3 090 morts en mer en 2025 sur la route de l’Espagne

Par kibaru

Selon l’organisation Caminando Fronteras, plus de trois mille personnes sont mortes ou portées disparues en mer en 2025 en tentant de rejoindre l’Espagne. Les routes atlantiques et méditerranéennes concentrent l’essentiel de ces décès.

En 2025, au moins 3 090 personnes sont mortes ou ont disparu en mer en tentant de rejoindre l’Espagne par voie maritime. Ce chiffre, établi par l’organisation Caminando Fronteras, couvre la période allant du 1er janvier au 15 décembre 2025 et repose sur un travail de documentation indépendant mené en lien avec des familles de migrants, des réseaux associatifs et des données de sauvetage.

Parmi ces victimes figurent 192 femmes et 437 enfants, des chiffres qui traduisent la diversité des profils engagés dans ces traversées. Ces décès sont inclus dans le bilan global de 3 090 morts et disparus recensés au cours de l’année.
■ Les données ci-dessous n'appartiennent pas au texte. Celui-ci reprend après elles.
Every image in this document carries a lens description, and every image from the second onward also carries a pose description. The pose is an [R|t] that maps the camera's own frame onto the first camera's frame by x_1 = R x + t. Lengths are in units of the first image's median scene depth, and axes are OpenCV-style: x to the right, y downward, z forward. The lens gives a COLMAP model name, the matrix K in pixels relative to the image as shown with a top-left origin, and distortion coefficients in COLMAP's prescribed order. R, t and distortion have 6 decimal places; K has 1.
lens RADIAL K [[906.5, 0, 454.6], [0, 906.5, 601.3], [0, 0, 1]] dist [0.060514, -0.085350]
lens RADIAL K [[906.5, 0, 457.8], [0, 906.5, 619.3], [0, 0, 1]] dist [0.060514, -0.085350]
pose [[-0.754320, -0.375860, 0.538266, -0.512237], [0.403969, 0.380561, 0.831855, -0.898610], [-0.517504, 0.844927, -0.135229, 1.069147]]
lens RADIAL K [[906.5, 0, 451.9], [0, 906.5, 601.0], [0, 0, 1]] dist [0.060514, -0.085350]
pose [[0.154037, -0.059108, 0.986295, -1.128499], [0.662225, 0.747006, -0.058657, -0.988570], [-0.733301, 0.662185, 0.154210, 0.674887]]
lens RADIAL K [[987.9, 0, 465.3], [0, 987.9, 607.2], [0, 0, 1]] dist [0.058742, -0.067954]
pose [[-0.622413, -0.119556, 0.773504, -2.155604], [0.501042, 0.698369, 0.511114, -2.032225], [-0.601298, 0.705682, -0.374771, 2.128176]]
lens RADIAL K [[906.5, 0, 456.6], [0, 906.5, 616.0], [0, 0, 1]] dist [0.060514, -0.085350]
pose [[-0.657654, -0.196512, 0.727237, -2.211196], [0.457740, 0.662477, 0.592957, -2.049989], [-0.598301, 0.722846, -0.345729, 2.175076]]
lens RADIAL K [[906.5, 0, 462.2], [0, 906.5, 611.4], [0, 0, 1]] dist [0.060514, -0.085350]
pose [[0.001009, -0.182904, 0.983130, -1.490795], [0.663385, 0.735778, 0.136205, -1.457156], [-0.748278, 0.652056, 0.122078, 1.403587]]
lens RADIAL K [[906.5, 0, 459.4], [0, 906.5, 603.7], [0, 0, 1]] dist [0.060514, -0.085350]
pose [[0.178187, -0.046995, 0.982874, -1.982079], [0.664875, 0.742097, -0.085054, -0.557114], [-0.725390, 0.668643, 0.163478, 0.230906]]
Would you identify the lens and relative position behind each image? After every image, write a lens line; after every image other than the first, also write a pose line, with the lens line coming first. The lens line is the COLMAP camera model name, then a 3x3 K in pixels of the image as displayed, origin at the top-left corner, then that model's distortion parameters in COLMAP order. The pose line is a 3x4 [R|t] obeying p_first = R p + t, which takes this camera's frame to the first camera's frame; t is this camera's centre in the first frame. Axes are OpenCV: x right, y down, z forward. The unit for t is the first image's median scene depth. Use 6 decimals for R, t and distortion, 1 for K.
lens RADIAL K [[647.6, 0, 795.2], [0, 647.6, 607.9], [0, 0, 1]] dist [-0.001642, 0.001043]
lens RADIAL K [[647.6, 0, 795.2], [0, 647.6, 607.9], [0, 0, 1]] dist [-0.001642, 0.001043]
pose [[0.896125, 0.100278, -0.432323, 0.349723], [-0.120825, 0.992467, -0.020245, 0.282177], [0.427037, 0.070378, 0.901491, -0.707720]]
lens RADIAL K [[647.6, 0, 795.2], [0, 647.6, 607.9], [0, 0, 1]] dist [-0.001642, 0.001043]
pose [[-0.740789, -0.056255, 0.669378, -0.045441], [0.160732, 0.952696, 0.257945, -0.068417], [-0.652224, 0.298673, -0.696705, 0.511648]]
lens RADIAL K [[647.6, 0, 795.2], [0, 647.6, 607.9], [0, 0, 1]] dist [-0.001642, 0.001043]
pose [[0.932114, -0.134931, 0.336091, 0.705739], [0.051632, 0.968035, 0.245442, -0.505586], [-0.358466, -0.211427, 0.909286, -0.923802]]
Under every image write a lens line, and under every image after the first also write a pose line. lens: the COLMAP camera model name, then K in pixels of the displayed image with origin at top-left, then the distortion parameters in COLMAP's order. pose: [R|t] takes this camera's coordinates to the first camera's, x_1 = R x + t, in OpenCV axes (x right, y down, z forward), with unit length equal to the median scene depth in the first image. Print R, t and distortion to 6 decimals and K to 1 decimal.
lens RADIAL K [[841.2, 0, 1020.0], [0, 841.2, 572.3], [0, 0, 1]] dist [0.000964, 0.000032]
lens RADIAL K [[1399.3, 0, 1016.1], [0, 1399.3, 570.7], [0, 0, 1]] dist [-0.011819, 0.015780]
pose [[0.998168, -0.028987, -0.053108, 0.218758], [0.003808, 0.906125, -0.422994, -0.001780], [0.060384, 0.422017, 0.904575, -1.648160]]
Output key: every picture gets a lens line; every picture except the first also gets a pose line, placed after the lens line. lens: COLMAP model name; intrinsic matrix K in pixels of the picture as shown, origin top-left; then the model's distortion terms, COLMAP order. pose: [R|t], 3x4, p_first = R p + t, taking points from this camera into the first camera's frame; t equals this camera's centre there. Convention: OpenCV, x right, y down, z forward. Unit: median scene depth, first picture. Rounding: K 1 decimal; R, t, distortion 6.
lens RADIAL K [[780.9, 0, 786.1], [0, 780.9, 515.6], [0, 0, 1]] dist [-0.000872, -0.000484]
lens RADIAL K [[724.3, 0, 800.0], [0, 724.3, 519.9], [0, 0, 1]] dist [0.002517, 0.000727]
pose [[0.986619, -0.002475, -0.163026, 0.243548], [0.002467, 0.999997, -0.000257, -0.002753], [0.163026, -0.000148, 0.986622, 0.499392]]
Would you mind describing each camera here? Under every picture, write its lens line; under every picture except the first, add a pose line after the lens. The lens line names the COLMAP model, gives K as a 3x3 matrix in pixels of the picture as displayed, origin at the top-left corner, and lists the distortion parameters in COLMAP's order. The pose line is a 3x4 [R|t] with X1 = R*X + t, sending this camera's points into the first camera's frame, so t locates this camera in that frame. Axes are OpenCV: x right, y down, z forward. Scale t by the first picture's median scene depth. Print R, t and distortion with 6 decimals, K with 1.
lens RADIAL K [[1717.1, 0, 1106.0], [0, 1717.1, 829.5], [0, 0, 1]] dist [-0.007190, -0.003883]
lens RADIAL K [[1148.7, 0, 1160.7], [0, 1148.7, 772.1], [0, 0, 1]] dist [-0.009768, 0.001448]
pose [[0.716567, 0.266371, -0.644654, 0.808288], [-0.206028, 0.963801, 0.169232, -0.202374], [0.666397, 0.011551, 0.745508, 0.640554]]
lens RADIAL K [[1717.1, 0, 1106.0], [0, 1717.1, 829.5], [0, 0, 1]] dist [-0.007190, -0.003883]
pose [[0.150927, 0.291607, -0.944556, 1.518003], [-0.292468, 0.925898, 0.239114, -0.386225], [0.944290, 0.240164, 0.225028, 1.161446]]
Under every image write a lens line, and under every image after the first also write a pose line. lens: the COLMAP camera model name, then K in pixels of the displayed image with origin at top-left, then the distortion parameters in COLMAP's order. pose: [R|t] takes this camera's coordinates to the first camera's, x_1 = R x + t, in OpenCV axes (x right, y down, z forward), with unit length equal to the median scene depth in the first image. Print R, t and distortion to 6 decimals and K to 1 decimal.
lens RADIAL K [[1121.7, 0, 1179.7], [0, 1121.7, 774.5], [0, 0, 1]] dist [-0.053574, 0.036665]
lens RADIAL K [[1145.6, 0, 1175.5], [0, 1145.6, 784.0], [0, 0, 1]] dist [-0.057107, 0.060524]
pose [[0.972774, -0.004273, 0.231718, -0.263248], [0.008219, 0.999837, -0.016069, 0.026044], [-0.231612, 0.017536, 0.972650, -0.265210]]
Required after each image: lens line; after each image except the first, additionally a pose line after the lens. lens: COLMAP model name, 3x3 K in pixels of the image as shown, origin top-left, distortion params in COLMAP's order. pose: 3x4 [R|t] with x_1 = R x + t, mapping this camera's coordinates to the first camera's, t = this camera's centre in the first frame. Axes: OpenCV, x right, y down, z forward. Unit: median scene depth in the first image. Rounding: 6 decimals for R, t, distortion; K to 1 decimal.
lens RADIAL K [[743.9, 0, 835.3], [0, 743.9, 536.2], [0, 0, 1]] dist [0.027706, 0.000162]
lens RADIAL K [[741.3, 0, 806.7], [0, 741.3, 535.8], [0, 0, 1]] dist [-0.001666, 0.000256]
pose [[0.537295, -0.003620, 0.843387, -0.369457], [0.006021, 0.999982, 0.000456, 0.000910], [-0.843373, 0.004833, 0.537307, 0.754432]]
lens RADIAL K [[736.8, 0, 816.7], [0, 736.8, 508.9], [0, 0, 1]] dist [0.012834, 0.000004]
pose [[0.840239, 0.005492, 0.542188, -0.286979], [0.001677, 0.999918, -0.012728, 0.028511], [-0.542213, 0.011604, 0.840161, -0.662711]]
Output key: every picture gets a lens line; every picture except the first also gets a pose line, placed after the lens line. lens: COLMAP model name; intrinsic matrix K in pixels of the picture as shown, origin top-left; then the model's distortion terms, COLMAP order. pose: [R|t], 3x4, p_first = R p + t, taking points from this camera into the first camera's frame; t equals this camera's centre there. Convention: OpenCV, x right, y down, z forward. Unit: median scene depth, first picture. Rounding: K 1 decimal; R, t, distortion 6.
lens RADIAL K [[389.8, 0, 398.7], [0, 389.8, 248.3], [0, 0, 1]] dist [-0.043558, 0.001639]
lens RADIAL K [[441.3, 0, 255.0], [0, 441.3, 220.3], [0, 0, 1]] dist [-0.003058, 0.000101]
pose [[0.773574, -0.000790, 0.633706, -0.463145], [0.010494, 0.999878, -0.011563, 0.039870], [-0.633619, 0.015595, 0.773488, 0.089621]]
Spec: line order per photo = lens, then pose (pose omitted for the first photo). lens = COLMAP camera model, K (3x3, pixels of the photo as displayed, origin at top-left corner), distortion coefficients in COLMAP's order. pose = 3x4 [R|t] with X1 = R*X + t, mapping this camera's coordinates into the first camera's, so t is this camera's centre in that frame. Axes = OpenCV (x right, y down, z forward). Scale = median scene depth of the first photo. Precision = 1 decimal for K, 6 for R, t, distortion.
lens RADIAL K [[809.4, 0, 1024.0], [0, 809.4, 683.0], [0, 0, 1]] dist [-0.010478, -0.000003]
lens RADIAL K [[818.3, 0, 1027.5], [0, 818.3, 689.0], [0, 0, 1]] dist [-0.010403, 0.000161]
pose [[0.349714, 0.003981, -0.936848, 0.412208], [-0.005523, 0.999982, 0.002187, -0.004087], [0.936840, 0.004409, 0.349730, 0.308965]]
La route atlantique reliant les côtes d’Afrique de l’Ouest aux îles Canaries demeure la plus meurtrière. Environ 1 906 décès y ont été recensés en 2025. Cette traversée, longue de plusieurs centaines de kilomètres, expose les embarcations à des conditions maritimes difficiles et à des délais d’intervention parfois très longs en cas de détresse. Les naufrages y sont fréquents et de nombreuses embarcations disparaissent sans jamais être localisées.

La seconde route la plus mortelle est celle reliant l’Algérie aux îles Baléares. Selon les données de Caminando Fronteras, environ 1 037 personnes y ont perdu la vie ou ont été portées disparues en 2025. Cette voie méditerranéenne, bien que plus courte que la route atlantique, présente également de nombreux risques, notamment en raison de départs nocturnes, d’embarcations précaires et de conditions météorologiques changeantes.

Comparé à l’année précédente, le bilan de 2025 apparaît inférieur. En 2024, au moins 10 457 personnes étaient mortes ou portées disparues en tentant de rejoindre l’Espagne par la mer, ce qui en faisait l’année la plus meurtrière jamais documentée sur ces routes. Cette baisse relative ne modifie toutefois pas la réalité d’un nombre toujours élevé de décès enregistrés au cours de l'année qui vient de s'écouler.

Caminando Fronteras précise que ces chiffres ne proviennent pas uniquement des statistiques officielles. L’organisation s’appuie sur des témoignages directs de familles, des alertes lancées par des proches, des signalements d’embarcations disparues et des informations issues d’opérations de sauvetage. Cette méthodologie permet de documenter des cas qui ne sont pas toujours comptabilisés par les autorités, notamment lorsque les embarcations ne sont jamais retrouvées.

Ainsi, comme les années précédentes, en 2025, une partie des morts en mer n’a donné lieu à aucune identification formelle. Pour de nombreuses familles, l’absence de nouvelles demeure la seule certitude, sans confirmation officielle du décès ni localisation des corps.

Le bilan établi pour l’année 2025 confirme que les routes maritimes vers l’Espagne restent parmi les plus dangereuses d’Europe. Derrière les chiffres, des milliers de trajectoires individuelles se sont interrompues en mer, le long de routes désormais durablement inscrites dans les données migratoires comme des axes à haut risque.